For Cunaeus the Bible was a legal and juridical model for the functioning of an independent state. For Cunaeus, who was the leading expert of his era on Josephus,
Josephus' Jewish Antiquities and Contra Apion, as well as Maimonides' Mishneh Torah, the Talmud, and the Bible together provided information demonstrating that Hebrew State was of a higher order than the Greek or Roman states. “Because its god was the true God… the Hebrew state could function as an archetype for the ideal republic. Its laws corresponded to natural law, and its social spirit flowed directly from the divine imperative of justice. This state was neither a monarchy nor an oligarchy nor a democracy, but a republic, whose senate—the Sanhedrin—and magistrates, including judges and priests, enforced and executed divinely ordained laws in ordinary civic situations. “

Cunaeus's understanding of the Hebrew State as a federal republic directly influenced the formation of the government of the Dutch Republic. It was not, however, a republic of the common man that Cunaeus wished for the Dutch, but a republic modeled on an imagined ancient Hebrew republic in which the Sanhedrin was composed of "men, not chosen from among the Plebeians, but all most noble, commended by their honourable parentage, and the ancient ornaments of their family." The Hebrew kings, were constitutional monarchs, beholden to the legislature, with the special power of holding power over the religious affairs of the nation.
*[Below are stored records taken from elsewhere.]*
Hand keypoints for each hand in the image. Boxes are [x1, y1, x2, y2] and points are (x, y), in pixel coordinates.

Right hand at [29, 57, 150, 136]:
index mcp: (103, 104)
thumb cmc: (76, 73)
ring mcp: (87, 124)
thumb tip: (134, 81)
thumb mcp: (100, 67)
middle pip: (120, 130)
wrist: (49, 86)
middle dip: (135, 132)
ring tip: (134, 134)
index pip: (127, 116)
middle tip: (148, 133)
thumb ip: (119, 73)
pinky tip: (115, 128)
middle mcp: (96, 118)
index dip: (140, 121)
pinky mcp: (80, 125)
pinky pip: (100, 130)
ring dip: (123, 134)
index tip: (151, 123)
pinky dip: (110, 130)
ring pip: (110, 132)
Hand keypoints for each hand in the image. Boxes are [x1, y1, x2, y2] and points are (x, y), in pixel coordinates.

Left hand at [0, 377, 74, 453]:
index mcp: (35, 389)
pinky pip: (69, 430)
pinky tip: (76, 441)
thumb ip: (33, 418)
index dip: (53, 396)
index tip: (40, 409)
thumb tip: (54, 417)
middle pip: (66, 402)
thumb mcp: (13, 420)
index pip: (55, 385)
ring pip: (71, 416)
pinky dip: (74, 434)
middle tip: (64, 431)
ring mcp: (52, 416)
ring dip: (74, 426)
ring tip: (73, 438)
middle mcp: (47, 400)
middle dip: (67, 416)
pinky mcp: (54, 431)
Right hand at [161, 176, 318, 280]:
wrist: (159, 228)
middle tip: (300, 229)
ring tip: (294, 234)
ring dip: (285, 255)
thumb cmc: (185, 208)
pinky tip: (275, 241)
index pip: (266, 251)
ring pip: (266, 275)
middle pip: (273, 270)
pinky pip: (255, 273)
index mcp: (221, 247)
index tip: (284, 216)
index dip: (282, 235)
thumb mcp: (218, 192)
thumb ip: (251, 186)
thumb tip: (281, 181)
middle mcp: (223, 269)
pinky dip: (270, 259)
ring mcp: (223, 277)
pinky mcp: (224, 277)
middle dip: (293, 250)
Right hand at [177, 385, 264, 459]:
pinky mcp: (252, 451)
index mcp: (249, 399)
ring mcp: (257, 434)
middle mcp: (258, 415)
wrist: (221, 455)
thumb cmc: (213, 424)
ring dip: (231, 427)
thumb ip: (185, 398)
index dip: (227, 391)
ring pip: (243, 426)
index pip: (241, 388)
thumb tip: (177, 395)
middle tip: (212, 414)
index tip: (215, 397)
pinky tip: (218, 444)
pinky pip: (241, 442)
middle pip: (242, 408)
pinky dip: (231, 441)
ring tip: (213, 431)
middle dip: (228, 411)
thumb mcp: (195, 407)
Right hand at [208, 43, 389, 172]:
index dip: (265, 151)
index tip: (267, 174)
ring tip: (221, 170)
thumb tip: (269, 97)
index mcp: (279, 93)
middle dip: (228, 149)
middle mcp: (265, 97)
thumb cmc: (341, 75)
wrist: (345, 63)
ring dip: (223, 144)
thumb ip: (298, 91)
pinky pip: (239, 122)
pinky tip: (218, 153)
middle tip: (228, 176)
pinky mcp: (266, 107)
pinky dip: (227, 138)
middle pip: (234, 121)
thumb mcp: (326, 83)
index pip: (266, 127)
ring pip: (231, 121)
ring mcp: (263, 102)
Cunaeus was concerned that the Dutch Republic might fall as Athens and Rome had fallen, as a result of high living and selfish bickering among the leadership. As a model for his nation that would prevent such a calamity, he described a Hebrew republic in which "the counsels of all provided for the safety of all; and the Cities, which were many, did not every one aim at its own dominion, but all used their best endeavors to defend the public Liberty."
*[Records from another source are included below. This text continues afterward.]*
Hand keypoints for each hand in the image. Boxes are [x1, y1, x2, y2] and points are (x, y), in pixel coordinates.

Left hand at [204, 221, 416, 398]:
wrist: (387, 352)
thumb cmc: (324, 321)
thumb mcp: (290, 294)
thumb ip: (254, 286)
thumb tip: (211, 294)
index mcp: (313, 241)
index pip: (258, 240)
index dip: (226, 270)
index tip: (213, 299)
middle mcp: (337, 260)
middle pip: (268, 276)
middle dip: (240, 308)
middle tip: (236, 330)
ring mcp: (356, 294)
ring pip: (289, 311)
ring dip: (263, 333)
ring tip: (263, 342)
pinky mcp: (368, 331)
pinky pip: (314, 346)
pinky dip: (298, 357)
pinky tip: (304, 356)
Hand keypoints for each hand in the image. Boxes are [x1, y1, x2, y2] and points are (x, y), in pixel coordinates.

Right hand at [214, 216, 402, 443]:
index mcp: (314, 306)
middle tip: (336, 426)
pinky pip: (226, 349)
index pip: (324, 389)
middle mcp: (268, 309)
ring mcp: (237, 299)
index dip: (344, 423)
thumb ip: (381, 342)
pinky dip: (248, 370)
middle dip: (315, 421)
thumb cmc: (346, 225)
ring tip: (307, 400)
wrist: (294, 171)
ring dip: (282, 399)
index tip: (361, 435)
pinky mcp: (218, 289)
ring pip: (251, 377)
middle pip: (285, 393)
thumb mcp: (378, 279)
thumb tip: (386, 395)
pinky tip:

The Hebrew Republic, as Cunaeus saw it, was a virtuous community of republican small-hold farmers, kept that way by the Biblical law that every fiftieth (Jubilee) year all land transactions become null with the property returning to the family of the original owner. In this way, "all were equally provided for; which is the prime care of good Governours in every common-wealth," a system that insures that "the wealth of some might not lead to the oppression of the rest; nor the people change their course, and turn their minds form their innocent labors to any new and strange employment." For Cunaeus, manufacturing and commerce led to moral corruption of all kinds, the collapse of virtuous republican government among them. Virtue was equated with material simplicity, small-hold farmers, and an egalitarian distribution of wealth.

Cunaeus closed the book with an appeal for tolerance and sympathy towards contemporary Jews.